Fox addressed any concerns that an EU like North American Union would threaten American sovereignty by stating that, for example, French culture still exists under the European Union. Sadly though Fox and his audience missed the point that America is not like France, its identity is inherent to its middle class culture and individualism. Americana was the product of national identity, a strong middle class, and good employment, not the international bureaucracy, tri-national integration, and post industrialism that Fox lauds.

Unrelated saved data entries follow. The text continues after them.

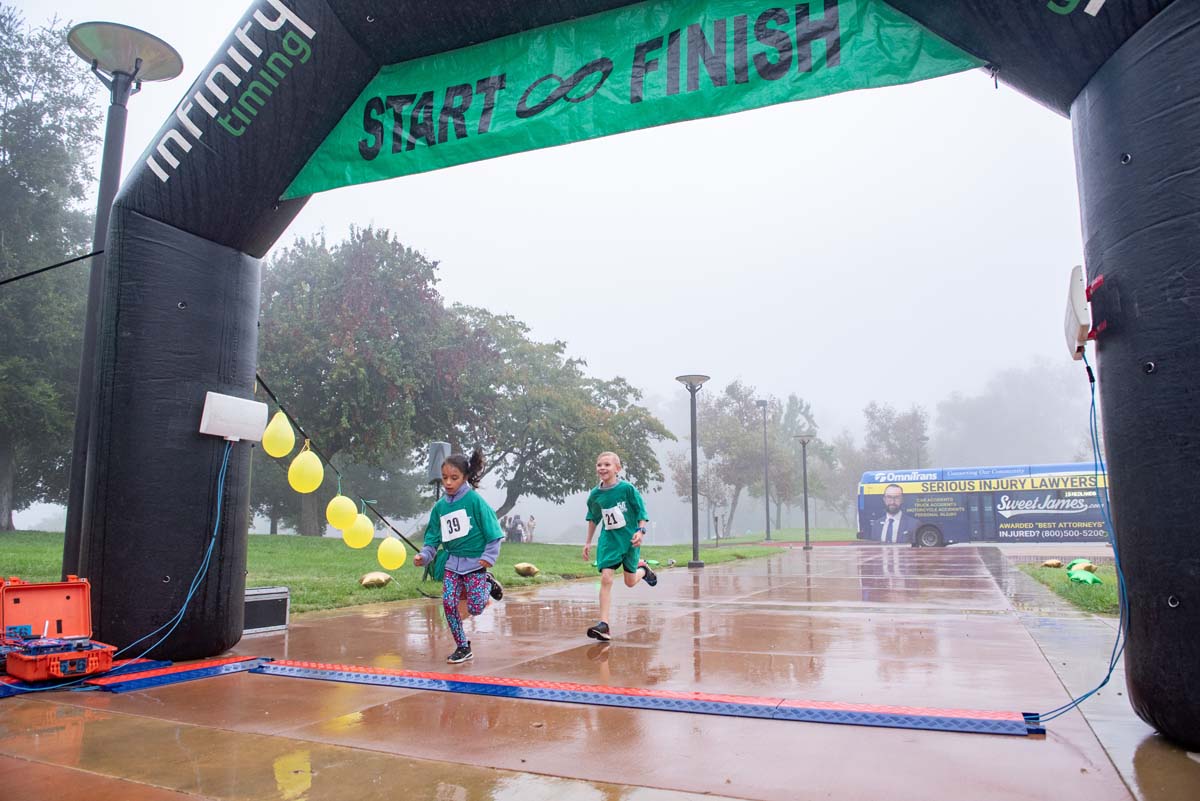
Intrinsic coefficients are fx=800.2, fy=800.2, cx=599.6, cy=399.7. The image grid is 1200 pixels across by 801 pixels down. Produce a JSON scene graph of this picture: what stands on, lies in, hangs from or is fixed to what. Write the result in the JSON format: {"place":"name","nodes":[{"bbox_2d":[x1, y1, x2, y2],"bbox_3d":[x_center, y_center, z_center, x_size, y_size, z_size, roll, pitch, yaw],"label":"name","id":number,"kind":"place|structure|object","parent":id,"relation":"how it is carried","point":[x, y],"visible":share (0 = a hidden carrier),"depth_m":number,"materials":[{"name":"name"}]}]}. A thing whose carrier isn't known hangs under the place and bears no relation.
{"place":"outdoors","nodes":[
{"label":"outdoors","id":0,"kind":"place"},
{"bbox_2d":[0,527,850,619],"label":"lawn","id":1,"kind":"structure","parent":0,"point":[510,547],"materials":[{"name":"green plant"}]},
{"bbox_2d":[0,4,99,531],"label":"tree","id":2,"kind":"object","parent":1,"relation":"on","point":[10,183],"visible":0.77,"depth_m":22.14,"materials":[{"name":"green plant"}]},
{"bbox_2d":[63,23,183,583],"bbox_3d":[-4.227,-0.639,6.831,0.917,5.001,0.901,-4,-9,26],"label":"lamp post","id":3,"kind":"object","parent":1,"relation":"on","point":[116,180],"visible":0.71,"depth_m":6.84,"materials":[{"name":"metal"}]},
{"bbox_2d":[1,250,103,282],"bbox_3d":[-5.086,-1.239,6.897,0.381,0.624,0.831,-4,-9,26],"label":"cable","id":4,"kind":"object","parent":3,"relation":"attached to","point":[12,279],"visible":0.95,"depth_m":7.12,"materials":[{"name":"black plastic"}]},
{"bbox_2d":[255,224,466,531],"bbox_3d":[-9.462,-0.497,29.407,9.508,11.379,9.213,-4,-9,26],"label":"tree","id":5,"kind":"object","parent":1,"relation":"on","point":[322,360],"visible":0.81,"depth_m":27.13,"materials":[{"name":"green plant"}]},
{"bbox_2d":[358,571,392,588],"bbox_3d":[-2.881,2.311,10.266,0.433,0.247,0.345,6,-10,-37],"label":"gold balloon","id":6,"kind":"object","parent":1,"relation":"on","point":[381,582],"visible":0.99,"depth_m":10.17,"materials":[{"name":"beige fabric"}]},
{"bbox_2d":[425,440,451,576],"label":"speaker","id":7,"kind":"object","parent":1,"relation":"on","point":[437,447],"visible":0.55,"depth_m":11.69},
{"bbox_2d":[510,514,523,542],"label":"person","id":8,"kind":"object","parent":1,"relation":"on","point":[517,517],"visible":0.94,"depth_m":29.85},
{"bbox_2d":[513,561,538,577],"bbox_3d":[-1.161,2.664,12.589,0.423,0.261,0.396,5,-9,-32],"label":"gold balloon","id":9,"kind":"object","parent":1,"relation":"on","point":[529,568],"visible":0.99,"depth_m":12.47,"materials":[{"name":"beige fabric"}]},
{"bbox_2d":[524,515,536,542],"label":"person","id":10,"kind":"object","parent":1,"relation":"on","point":[531,521],"visible":0.95,"depth_m":31.88},
{"bbox_2d":[434,308,673,527],"bbox_3d":[-3.208,1.384,36.091,11.327,9.948,10.782,-4,-9,26],"label":"tree","id":11,"kind":"object","parent":1,"relation":"on","point":[524,458],"visible":0.83,"depth_m":33.78,"materials":[{"name":"green plant"}]},
{"bbox_2d":[676,375,709,568],"bbox_3d":[2.073,1.542,17.524,0.827,4.143,0.806,-4,-9,26],"label":"lamp post","id":12,"kind":"object","parent":1,"relation":"on","point":[696,563],"visible":0.98,"depth_m":17.48,"materials":[{"name":"metal"}]},
{"bbox_2d":[687,382,776,538],"label":"tree","id":13,"kind":"object","parent":1,"relation":"on","point":[719,437],"visible":0.83,"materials":[{"name":"plant"}]},
{"bbox_2d":[758,402,771,540],"bbox_3d":[7.808,3.303,37.752,0.710,6.526,0.686,-4,-9,26],"label":"lamp post","id":14,"kind":"object","parent":1,"relation":"on","point":[769,535],"visible":0.98,"depth_m":37.67,"materials":[{"name":"black metal"}]},
{"bbox_2d":[764,395,825,526],"label":"tree","id":15,"kind":"object","parent":1,"relation":"on","point":[806,416],"visible":0.73,"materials":[{"name":"green plant"}]},
{"bbox_2d":[795,434,814,548],"bbox_3d":[7.472,3.330,29.012,0.783,4.067,0.772,-4,-9,26],"label":"lamp post","id":16,"kind":"object","parent":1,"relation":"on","point":[806,535],"visible":0.98,"depth_m":29.00,"materials":[{"name":"black metal"}]},
{"bbox_2d":[0,0,1100,493],"label":"sky","id":17,"kind":"structure","parent":0,"point":[625,204],"materials":[{"name":"white"}]},
{"bbox_2d":[0,544,1199,800],"label":"pavement","id":18,"kind":"structure","parent":0,"point":[308,629],"materials":[{"name":"concrete"}]},
{"bbox_2d":[0,657,173,696],"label":"timing mat","id":19,"kind":"object","parent":18,"relation":"on","point":[3,690],"visible":0.7,"depth_m":4.73,"materials":[{"name":"blue"}]},
{"bbox_2d":[0,575,114,680],"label":"red toolbox","id":20,"kind":"object","parent":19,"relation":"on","point":[78,601],"visible":0.98,"depth_m":4.82,"materials":[{"name":"red plastic"}]},
{"bbox_2d":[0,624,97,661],"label":"electronic device","id":21,"kind":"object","parent":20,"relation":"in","point":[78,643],"visible":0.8,"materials":[{"name":"plastic"}]},
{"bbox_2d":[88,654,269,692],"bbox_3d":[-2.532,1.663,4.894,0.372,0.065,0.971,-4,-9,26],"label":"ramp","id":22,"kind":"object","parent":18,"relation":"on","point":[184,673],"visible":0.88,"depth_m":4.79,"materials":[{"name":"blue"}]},
{"bbox_2d":[243,586,289,634],"bbox_3d":[-2.950,1.780,6.780,0.371,0.331,0.519,-6,-10,36],"label":"box","id":23,"kind":"object","parent":18,"relation":"on","point":[266,598],"visible":0.68,"depth_m":6.70,"materials":[{"name":"metal"}]},
{"bbox_2d":[415,447,505,668],"bbox_3d":[-0.944,1.071,5.493,0.583,1.397,0.737,-4,-9,26],"label":"girl","id":24,"kind":"object","parent":18,"relation":"on","point":[463,519],"visible":0.97,"depth_m":5.34},
{"bbox_2d":[582,450,660,641],"bbox_3d":[0.174,1.204,6.501,0.522,1.408,0.982,-2,-8,15],"label":"boy","id":25,"kind":"object","parent":18,"relation":"on","point":[607,512],"visible":0.99,"depth_m":6.32},
{"bbox_2d":[62,0,1199,744],"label":"inflatable arch","id":26,"kind":"object","parent":18,"relation":"on","point":[1130,503],"visible":0.86,"depth_m":5.01,"materials":[{"name":"black fabric"}]},
{"bbox_2d":[200,391,266,441],"bbox_3d":[-2.724,0.139,5.943,0.177,0.330,0.496,-4,-9,26],"label":"white box","id":27,"kind":"object","parent":26,"relation":"attached to","point":[264,412],"visible":0.97,"depth_m":5.88,"materials":[{"name":"white plastic"}]},
{"bbox_2d":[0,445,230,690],"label":"blue cable","id":28,"kind":"object","parent":27,"relation":"hanging from","point":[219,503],"visible":0.94,"depth_m":5.24,"materials":[{"name":"blue plastic"}]},
{"bbox_2d":[254,376,428,557],"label":"rope","id":29,"kind":"object","parent":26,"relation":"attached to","point":[280,407],"visible":0.74,"depth_m":8.24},
{"bbox_2d":[261,408,295,457],"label":"yellow balloon","id":30,"kind":"object","parent":29,"relation":"hanging from","point":[282,416],"visible":0.99,"depth_m":7.19,"materials":[{"name":"yellow rubber"}]},
{"bbox_2d":[288,445,323,494],"bbox_3d":[-2.923,0.687,7.938,0.308,0.484,0.319,-4,-9,26],"label":"yellow balloon","id":31,"kind":"object","parent":29,"relation":"hanging from","point":[306,468],"visible":0.98,"depth_m":7.85,"materials":[{"name":"yellow rubber"}]},
{"bbox_2d":[325,493,357,530],"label":"yellow balloon","id":32,"kind":"object","parent":29,"relation":"hanging from","point":[339,517],"visible":0.98,"depth_m":8.43,"materials":[{"name":"yellow rubber"}]},
{"bbox_2d":[344,512,373,549],"bbox_3d":[-2.676,1.441,8.873,0.333,0.463,0.333,-4,-9,26],"label":"yellow balloon","id":33,"kind":"object","parent":29,"relation":"hanging from","point":[362,542],"visible":0.98,"depth_m":8.78,"materials":[{"name":"yellow rubber"}]},
{"bbox_2d":[377,534,406,570],"bbox_3d":[-2.291,1.672,8.797,0.310,0.403,0.298,-4,-9,26],"label":"yellow balloon","id":34,"kind":"object","parent":29,"relation":"hanging from","point":[383,545],"visible":0.99,"depth_m":8.72,"materials":[{"name":"yellow rubber"}]},
{"bbox_2d":[286,0,984,197],"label":"green banner","id":35,"kind":"object","parent":26,"relation":"attached to","point":[618,80],"visible":0.9,"depth_m":5.09,"materials":[{"name":"green fabric"}]},
{"bbox_2d":[1064,263,1105,361],"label":"antenna","id":36,"kind":"object","parent":26,"relation":"attached to","point":[1074,283],"visible":0.81,"depth_m":3.79,"materials":[{"name":"white plastic"}]},
{"bbox_2d":[1029,362,1126,721],"bbox_3d":[2.373,0.649,3.968,0.560,1.697,0.989,-7,-10,40],"label":"blue cable","id":37,"kind":"object","parent":36,"relation":"hanging from","point":[1114,650],"visible":0.82,"depth_m":3.89,"materials":[{"name":"blue plastic"}]},
{"bbox_2d":[248,658,1041,737],"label":"timing mat","id":38,"kind":"object","parent":18,"relation":"on","point":[909,720],"visible":0.98,"depth_m":4.07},
{"bbox_2d":[1017,559,1121,615],"label":"lawn","id":39,"kind":"structure","parent":0,"point":[1104,591],"materials":[{"name":"green plant"}]},
{"bbox_2d":[1041,558,1063,568],"bbox_3d":[7.681,2.782,13.596,0.368,0.202,0.354,2,-8,-19],"label":"balloon","id":40,"kind":"object","parent":39,"relation":"on","point":[1055,563],"visible":0.98,"depth_m":13.51,"materials":[{"name":"gold"}]},
{"bbox_2d":[1065,559,1103,585],"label":"green balloon","id":41,"kind":"object","parent":39,"relation":"on","point":[1090,577],"visible":0.95,"depth_m":10.67,"materials":[{"name":"green"}]},
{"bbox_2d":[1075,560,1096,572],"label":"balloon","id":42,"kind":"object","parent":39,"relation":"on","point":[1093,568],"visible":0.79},
{"label":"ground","id":43,"kind":"structure","parent":0},
{"bbox_2d":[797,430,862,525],"label":"tree","id":44,"kind":"object","parent":43,"relation":"on","point":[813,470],"visible":0.73,"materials":[{"name":"green plant"}]},
{"bbox_2d":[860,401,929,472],"label":"tree","id":45,"kind":"object","parent":43,"relation":"on","point":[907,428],"visible":0.72,"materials":[{"name":"green plant"}]},
{"bbox_2d":[855,461,1112,546],"bbox_3d":[14.482,3.742,27.648,10.299,2.969,2.363,-4,-9,26],"label":"bus","id":46,"kind":"object","parent":43,"relation":"on","point":[949,526],"visible":0.72,"depth_m":27.06,"materials":[{"name":"metal"}]},
{"bbox_2d":[933,360,1099,468],"label":"tree","id":47,"kind":"object","parent":43,"relation":"on","point":[999,405],"visible":0.73,"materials":[{"name":"plant"}]}
]}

After Fox fielded some prearranged soft ball questions that had been filtered through Wilkes University staff I confronted him at the stage where some "fans" were getting pictures taken. “President,” I said with feigned enthusiasm “when ideally will we have a North American Union Parliament?” Fox seemed to be pleased by the question and said that a North American Union Parliament realistically could be achieved within fifty years, as fifty years is how long the development of a European Union parliament took.

To me the president’s response is a bit of a shibboleth as it does confirm that a North American Union parliament is indeed a long term goal of the internationalist movement.

Then I asked Fox what his opinion is of the Bilderberg Group. Fox’s smile soon left his face and he asked “the what?” “The Bilderberg Group,” I said. My clarification had no impact. In fact Fox said that he had never heard of the Bilderberg Group, which might be true as, I believe, a Mexican official has never attended one of the group’s secret conferences.

I then commented that in the Council on Foreign Relation’s Plan “Building a North American Community” the Bilderberg Group is cited as a role model for round table groups dedicated to creating a North American Community.

Fox appeared agitated and nervous, perhaps because he actually never did hear of the Bidlerberg Group, and stated in a determined and prompt voice that “Questions are over.” The situation didn’t seem like one that called for agitation and so I left the building leaving Fox still surrounded by autograph seekers and men in Mexican flag lapel pins, with whom I hope he at least found some comfort.